• WHAT THE TASK ASKS:
Read the lines below. Copy out any that hold the string "Figure".

• DATA:
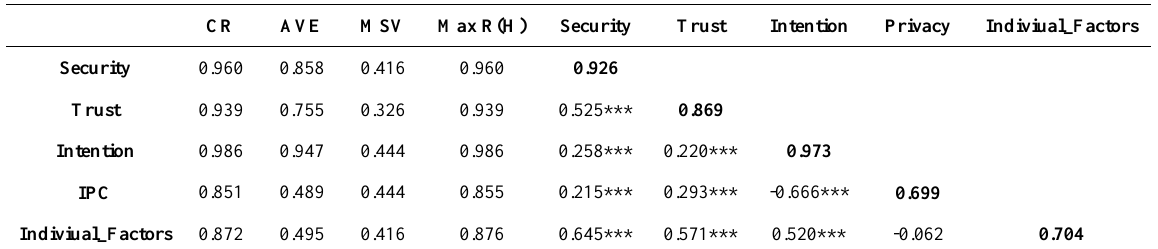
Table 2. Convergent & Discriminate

==

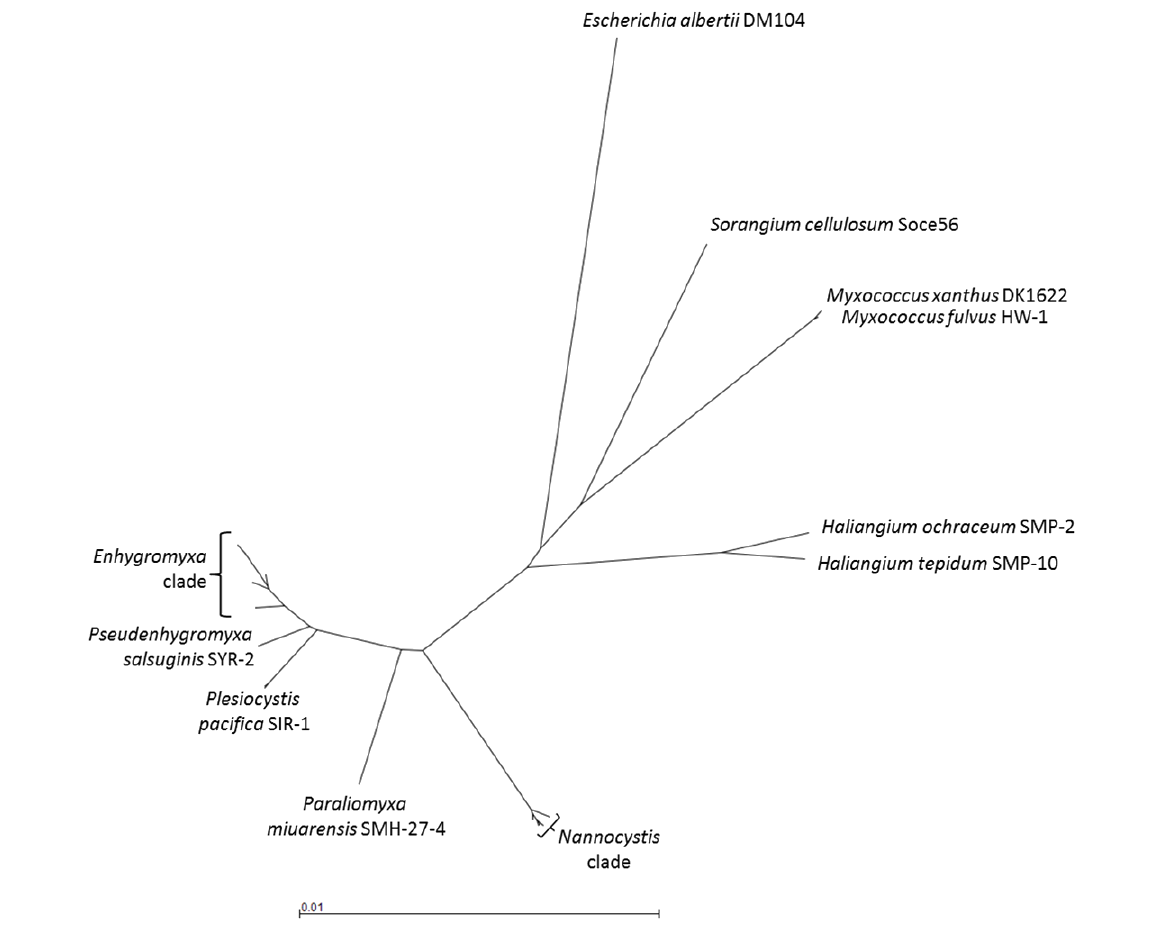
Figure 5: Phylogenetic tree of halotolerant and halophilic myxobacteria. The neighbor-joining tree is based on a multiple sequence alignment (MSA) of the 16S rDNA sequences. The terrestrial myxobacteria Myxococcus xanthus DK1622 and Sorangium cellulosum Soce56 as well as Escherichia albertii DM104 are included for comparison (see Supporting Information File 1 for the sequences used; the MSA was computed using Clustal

==

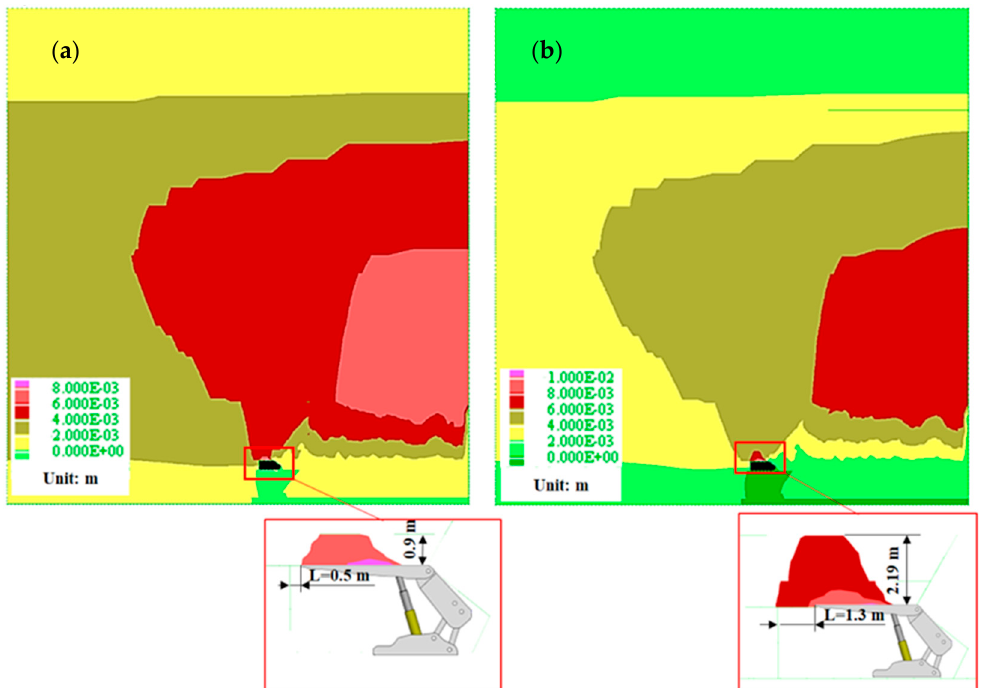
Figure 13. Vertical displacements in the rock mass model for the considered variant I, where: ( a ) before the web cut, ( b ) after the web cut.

• TASK RESPONSE:
Figure 5: Phylogenetic tree of halotolerant and halophilic myxobacteria. The neighbor-joining tree is based on a multiple sequence alignment (MSA) of the 16S rDNA sequences. The terrestrial myxobacteria Myxococcus xanthus DK1622 and Sorangium cellulosum Soce56 as well as Escherichia albertii DM104 are included for comparison (see Supporting Information File 1 for the sequences used; the MSA was computed using Clustal
Figure 13. Vertical displacements in the rock mass model for the considered variant I, where: ( a ) before the web cut, ( b ) after the web cut.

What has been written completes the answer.